= Cross-Strait Economic Zone =

Proposed economic zone

Cross-Strait Economic Zone (海峡经济区 (海峽經濟區, hǎixiá jīngjì qū)) is a proposed economic zone by the People's Republic of China which includes economic linkages between the three coastal provinces of mainland China and Taiwan. This includes coastal cities along Fujian, Guangdong, Zhejiang provinces such as Xiamen, Quanzhou, Fuzhou, Wenzhou and Shantou. In Taiwan, this would include Taipei, Taichung, Tainan and Kaohsiung. The proposed zone aims to increase economic ties between Taiwan and mainland China.
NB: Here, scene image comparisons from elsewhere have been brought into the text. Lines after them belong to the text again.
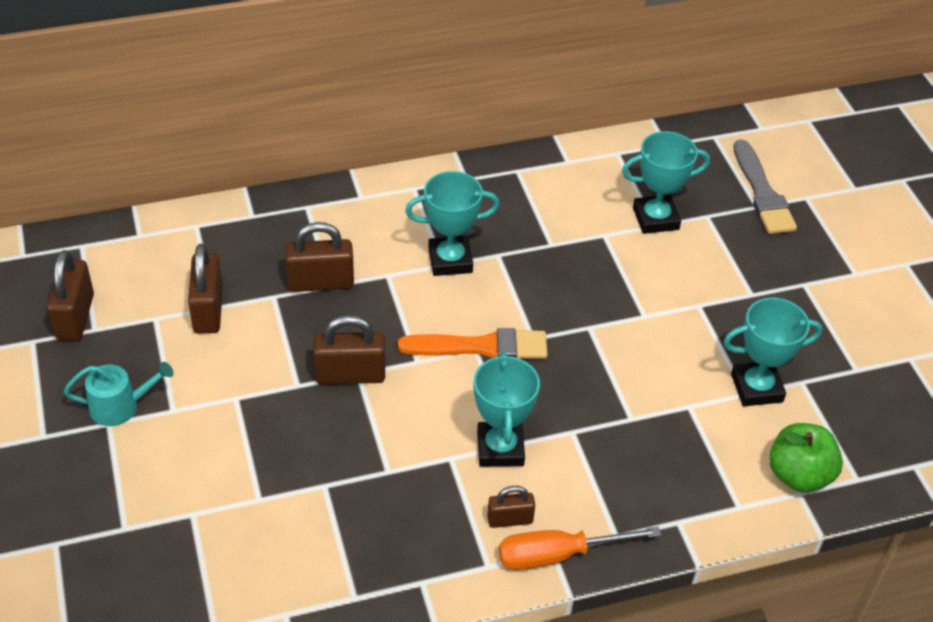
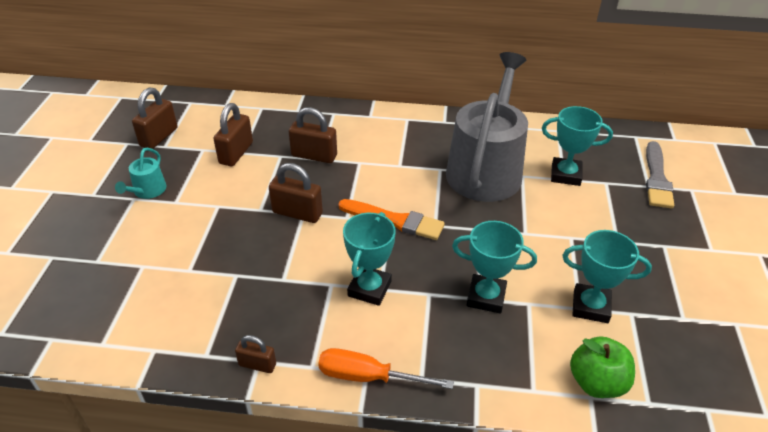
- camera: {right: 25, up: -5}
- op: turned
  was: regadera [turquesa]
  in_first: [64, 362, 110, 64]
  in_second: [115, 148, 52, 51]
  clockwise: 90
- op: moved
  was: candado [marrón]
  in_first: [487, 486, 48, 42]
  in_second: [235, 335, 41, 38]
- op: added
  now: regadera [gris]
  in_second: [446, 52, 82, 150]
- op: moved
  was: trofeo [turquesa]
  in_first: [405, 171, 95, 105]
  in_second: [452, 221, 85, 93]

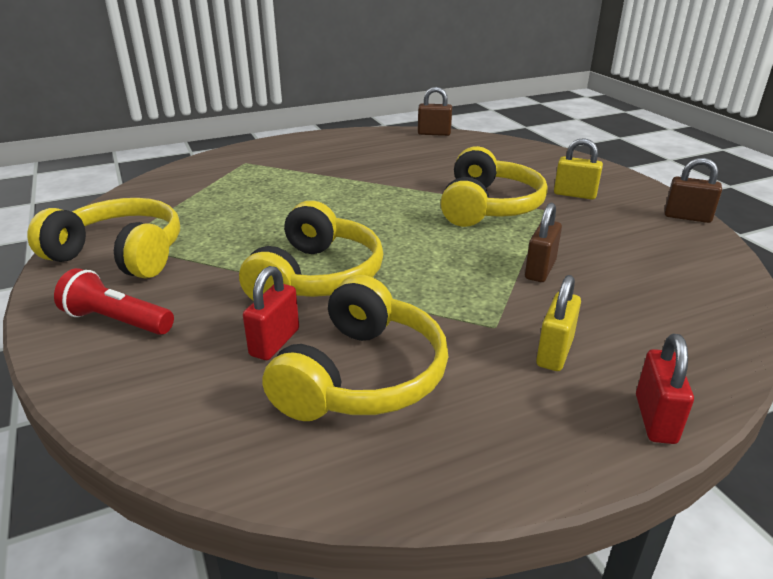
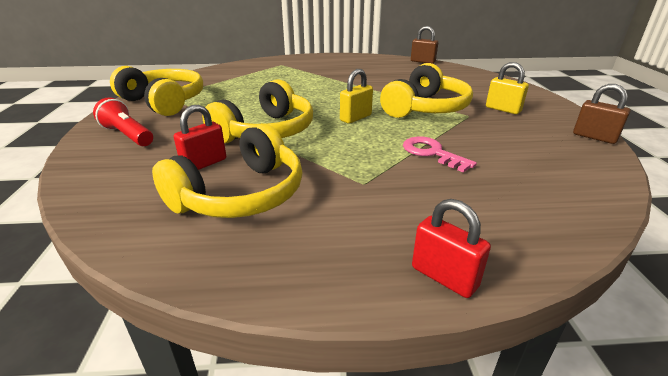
- camera: {right: 20, up: 0}
- op: moved
  was: candado [amarillo]
  in_first: [536, 275, 45, 96]
  in_second: [340, 69, 33, 55]
- op: replaced
  was: candado [marrón]
  now: llave [rosa]
  in_first: [525, 203, 37, 79]
  in_second: [403, 136, 74, 37]
- op: turned
  was: candado [rojo]
  in_first: [636, 334, 58, 110]
  in_second: [412, 199, 79, 99]
  clockwise: -75

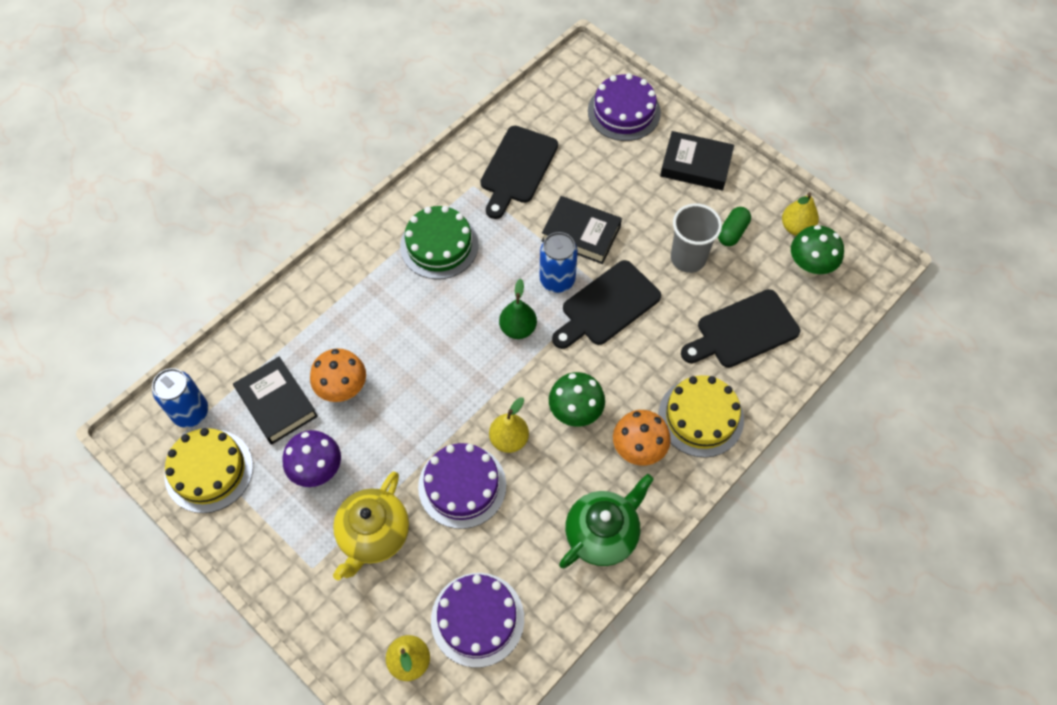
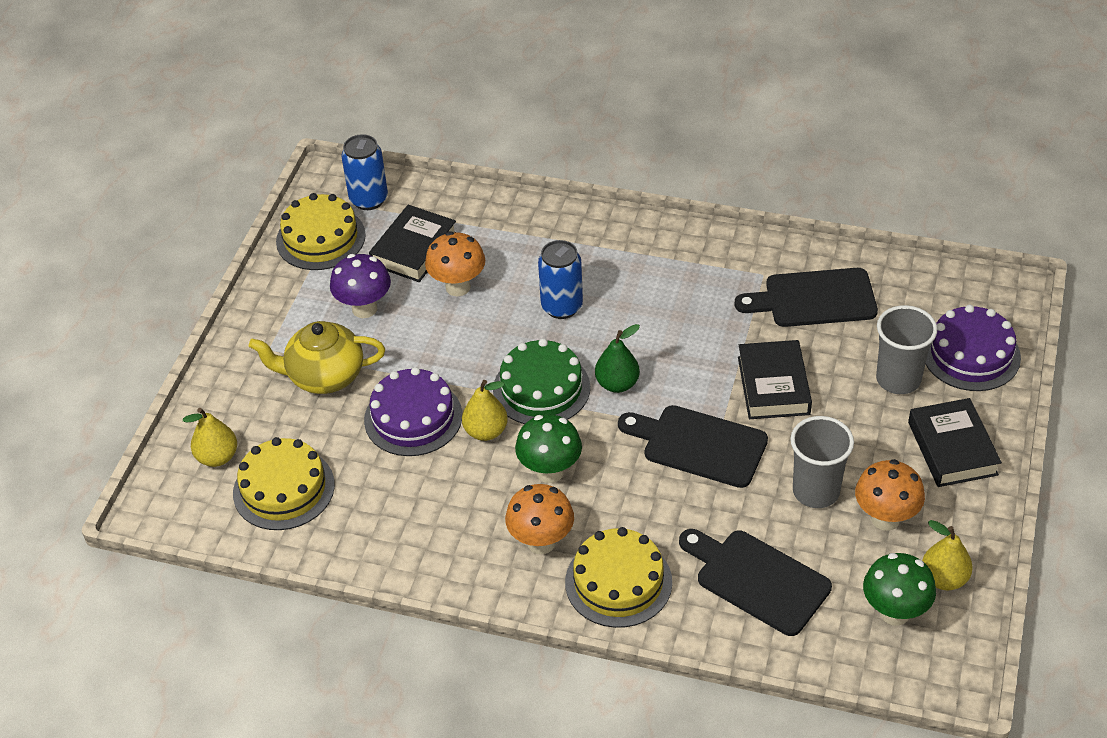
- camera: {right: 65, up: -15}
- op: recoloured
  was: tarta [morado]
  now: tarta [amarillo]
  in_first: [431, 573, 93, 95]
  in_second: [233, 437, 102, 93]
- op: moved
  was: tarta [verde]
  in_first: [400, 206, 78, 73]
  in_second: [493, 338, 97, 86]
- op: moved
  was: lata [azul]
  in_first: [540, 232, 38, 61]
  in_second: [538, 240, 45, 79]
- op: replaced
  was: cápsula [verde]
  now: seta [naranja]
  in_first: [718, 207, 33, 39]
  in_second: [855, 459, 70, 72]
- op: added
  now: vaso [gris]
  in_second: [876, 305, 61, 89]
- op: removed
  was: tetera [verde]
  in_first: [559, 474, 95, 95]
The ROC positions this Cross-Strait Economic Zone as an implementation of the proposed Economic Cooperation Framework Agreement (EFCA) between Taiwan and mainland China.

== History ==
This proposed zone also covers the Western Taiwan Straits Economic Zone which is the coastal economic zone located in Fujian province. The proposed economic zone was raised in the 2009 Second Session of the 11th National Committee of the Chinese People's Political Consultative Conference.

If implemented, the zone would cover the southern part of Zhejiang Province, eastern Guangdong, central and eastern Jiangxi, the entire Fujian Province, and Taiwan.

The rationale for the economic zone is to increase economic activity between the coastal cities of mainland China and Taiwan. The PRC Ministry of Commerce reported the trade volume between mainland China and Taiwan in the first 11 months of 2008 reached 122 billion U.S. dollars, an 8.4 percent increase from the previous year.